Data for processing: Begin
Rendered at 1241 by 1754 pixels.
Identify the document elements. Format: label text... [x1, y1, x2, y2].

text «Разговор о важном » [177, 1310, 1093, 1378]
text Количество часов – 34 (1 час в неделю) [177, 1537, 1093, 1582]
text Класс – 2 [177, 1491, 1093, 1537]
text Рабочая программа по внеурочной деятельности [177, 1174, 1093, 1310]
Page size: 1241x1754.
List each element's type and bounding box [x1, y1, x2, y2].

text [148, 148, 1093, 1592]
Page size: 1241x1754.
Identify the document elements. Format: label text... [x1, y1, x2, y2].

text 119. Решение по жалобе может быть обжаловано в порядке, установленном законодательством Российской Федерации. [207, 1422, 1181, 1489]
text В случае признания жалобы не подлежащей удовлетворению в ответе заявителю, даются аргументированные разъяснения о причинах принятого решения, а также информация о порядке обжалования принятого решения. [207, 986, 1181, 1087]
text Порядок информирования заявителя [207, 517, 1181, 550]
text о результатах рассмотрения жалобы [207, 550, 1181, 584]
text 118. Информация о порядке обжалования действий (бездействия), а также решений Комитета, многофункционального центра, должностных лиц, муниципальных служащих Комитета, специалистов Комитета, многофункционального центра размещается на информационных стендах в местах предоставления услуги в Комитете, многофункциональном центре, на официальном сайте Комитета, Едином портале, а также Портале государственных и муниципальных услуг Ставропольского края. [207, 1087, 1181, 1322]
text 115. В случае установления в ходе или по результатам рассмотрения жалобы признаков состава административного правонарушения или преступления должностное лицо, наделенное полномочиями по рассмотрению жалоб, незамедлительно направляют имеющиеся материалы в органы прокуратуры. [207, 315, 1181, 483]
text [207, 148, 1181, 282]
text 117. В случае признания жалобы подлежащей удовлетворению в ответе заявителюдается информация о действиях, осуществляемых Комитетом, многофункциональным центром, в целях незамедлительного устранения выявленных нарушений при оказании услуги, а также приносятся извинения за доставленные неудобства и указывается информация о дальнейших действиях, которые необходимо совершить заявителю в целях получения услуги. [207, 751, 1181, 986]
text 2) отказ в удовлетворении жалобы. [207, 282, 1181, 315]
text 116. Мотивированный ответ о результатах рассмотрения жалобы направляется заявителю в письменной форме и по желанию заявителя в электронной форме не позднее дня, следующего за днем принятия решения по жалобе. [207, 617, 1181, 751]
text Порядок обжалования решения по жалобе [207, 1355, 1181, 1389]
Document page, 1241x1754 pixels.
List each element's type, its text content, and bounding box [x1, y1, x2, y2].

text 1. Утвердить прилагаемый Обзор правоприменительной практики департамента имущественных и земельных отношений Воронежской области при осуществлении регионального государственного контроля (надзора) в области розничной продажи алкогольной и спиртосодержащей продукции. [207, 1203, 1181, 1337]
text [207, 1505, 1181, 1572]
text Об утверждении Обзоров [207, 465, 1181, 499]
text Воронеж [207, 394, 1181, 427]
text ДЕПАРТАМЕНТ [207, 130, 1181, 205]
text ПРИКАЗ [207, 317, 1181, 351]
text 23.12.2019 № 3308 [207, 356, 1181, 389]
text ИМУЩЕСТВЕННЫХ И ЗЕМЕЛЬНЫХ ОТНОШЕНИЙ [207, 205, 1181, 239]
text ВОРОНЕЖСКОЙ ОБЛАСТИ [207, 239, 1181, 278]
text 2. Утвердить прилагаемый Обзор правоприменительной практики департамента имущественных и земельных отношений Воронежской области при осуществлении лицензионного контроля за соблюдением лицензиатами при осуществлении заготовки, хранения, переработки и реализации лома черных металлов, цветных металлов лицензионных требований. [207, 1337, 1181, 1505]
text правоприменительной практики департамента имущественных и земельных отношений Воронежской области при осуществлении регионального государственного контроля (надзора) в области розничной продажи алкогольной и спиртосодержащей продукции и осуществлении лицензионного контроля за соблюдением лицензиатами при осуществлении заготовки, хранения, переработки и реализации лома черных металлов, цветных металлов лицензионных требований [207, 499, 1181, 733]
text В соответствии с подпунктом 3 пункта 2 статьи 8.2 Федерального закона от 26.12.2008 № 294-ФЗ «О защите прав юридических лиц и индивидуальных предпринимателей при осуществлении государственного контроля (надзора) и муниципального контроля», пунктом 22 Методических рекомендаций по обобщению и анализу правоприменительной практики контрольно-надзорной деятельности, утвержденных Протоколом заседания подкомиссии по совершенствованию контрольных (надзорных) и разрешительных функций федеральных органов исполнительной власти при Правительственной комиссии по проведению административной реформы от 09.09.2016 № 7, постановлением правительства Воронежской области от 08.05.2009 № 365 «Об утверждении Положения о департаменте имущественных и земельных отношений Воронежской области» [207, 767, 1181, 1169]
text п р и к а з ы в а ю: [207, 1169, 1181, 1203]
Data for processing: End
● Request
Please transcribe every entry above exactly as it appears.

● Task output
Rendered at 1241 by 1754 pixels.
Identify the document elements. Format: label text... [x1, y1, x2, y2].

text «Разговор о важном » [177, 1310, 1093, 1378]
text Количество часов – 34 (1 час в неделю) [177, 1537, 1093, 1582]
text Класс – 2 [177, 1491, 1093, 1537]
text Рабочая программа по внеурочной деятельности [177, 1174, 1093, 1310]
Page size: 1241x1754.
List each element's type and bounding box [x1, y1, x2, y2].

text [148, 148, 1093, 1592]
Page size: 1241x1754.
Identify the document elements. Format: label text... [x1, y1, x2, y2].

text 119. Решение по жалобе может быть обжаловано в порядке, установленном законодательством Российской Федерации. [207, 1422, 1181, 1489]
text В случае признания жалобы не подлежащей удовлетворению в ответе заявителю, даются аргументированные разъяснения о причинах принятого решения, а также информация о порядке обжалования принятого решения. [207, 986, 1181, 1087]
text Порядок информирования заявителя [207, 517, 1181, 550]
text о результатах рассмотрения жалобы [207, 550, 1181, 584]
text 118. Информация о порядке обжалования действий (бездействия), а также решений Комитета, многофункционального центра, должностных лиц, муниципальных служащих Комитета, специалистов Комитета, многофункционального центра размещается на информационных стендах в местах предоставления услуги в Комитете, многофункциональном центре, на официальном сайте Комитета, Едином портале, а также Портале государственных и муниципальных услуг Ставропольского края. [207, 1087, 1181, 1322]
text 115. В случае установления в ходе или по результатам рассмотрения жалобы признаков состава административного правонарушения или преступления должностное лицо, наделенное полномочиями по рассмотрению жалоб, незамедлительно направляют имеющиеся материалы в органы прокуратуры. [207, 315, 1181, 483]
text [207, 148, 1181, 282]
text 117. В случае признания жалобы подлежащей удовлетворению в ответе заявителюдается информация о действиях, осуществляемых Комитетом, многофункциональным центром, в целях незамедлительного устранения выявленных нарушений при оказании услуги, а также приносятся извинения за доставленные неудобства и указывается информация о дальнейших действиях, которые необходимо совершить заявителю в целях получения услуги. [207, 751, 1181, 986]
text 2) отказ в удовлетворении жалобы. [207, 282, 1181, 315]
text 116. Мотивированный ответ о результатах рассмотрения жалобы направляется заявителю в письменной форме и по желанию заявителя в электронной форме не позднее дня, следующего за днем принятия решения по жалобе. [207, 617, 1181, 751]
text Порядок обжалования решения по жалобе [207, 1355, 1181, 1389]
Document page, 1241x1754 pixels.
List each element's type, its text content, and bounding box [x1, y1, x2, y2].

text 1. Утвердить прилагаемый Обзор правоприменительной практики департамента имущественных и земельных отношений Воронежской области при осуществлении регионального государственного контроля (надзора) в области розничной продажи алкогольной и спиртосодержащей продукции. [207, 1203, 1181, 1337]
text [207, 1505, 1181, 1572]
text Об утверждении Обзоров [207, 465, 1181, 499]
text Воронеж [207, 394, 1181, 427]
text ДЕПАРТАМЕНТ [207, 130, 1181, 205]
text ПРИКАЗ [207, 317, 1181, 351]
text 23.12.2019 № 3308 [207, 356, 1181, 389]
text ИМУЩЕСТВЕННЫХ И ЗЕМЕЛЬНЫХ ОТНОШЕНИЙ [207, 205, 1181, 239]
text ВОРОНЕЖСКОЙ ОБЛАСТИ [207, 239, 1181, 278]
text 2. Утвердить прилагаемый Обзор правоприменительной практики департамента имущественных и земельных отношений Воронежской области при осуществлении лицензионного контроля за соблюдением лицензиатами при осуществлении заготовки, хранения, переработки и реализации лома черных металлов, цветных металлов лицензионных требований. [207, 1337, 1181, 1505]
text правоприменительной практики департамента имущественных и земельных отношений Воронежской области при осуществлении регионального государственного контроля (надзора) в области розничной продажи алкогольной и спиртосодержащей продукции и осуществлении лицензионного контроля за соблюдением лицензиатами при осуществлении заготовки, хранения, переработки и реализации лома черных металлов, цветных металлов лицензионных требований [207, 499, 1181, 733]
text В соответствии с подпунктом 3 пункта 2 статьи 8.2 Федерального закона от 26.12.2008 № 294-ФЗ «О защите прав юридических лиц и индивидуальных предпринимателей при осуществлении государственного контроля (надзора) и муниципального контроля», пунктом 22 Методических рекомендаций по обобщению и анализу правоприменительной практики контрольно-надзорной деятельности, утвержденных Протоколом заседания подкомиссии по совершенствованию контрольных (надзорных) и разрешительных функций федеральных органов исполнительной власти при Правительственной комиссии по проведению административной реформы от 09.09.2016 № 7, постановлением правительства Воронежской области от 08.05.2009 № 365 «Об утверждении Положения о департаменте имущественных и земельных отношений Воронежской области» [207, 767, 1181, 1169]
text п р и к а з ы в а ю: [207, 1169, 1181, 1203]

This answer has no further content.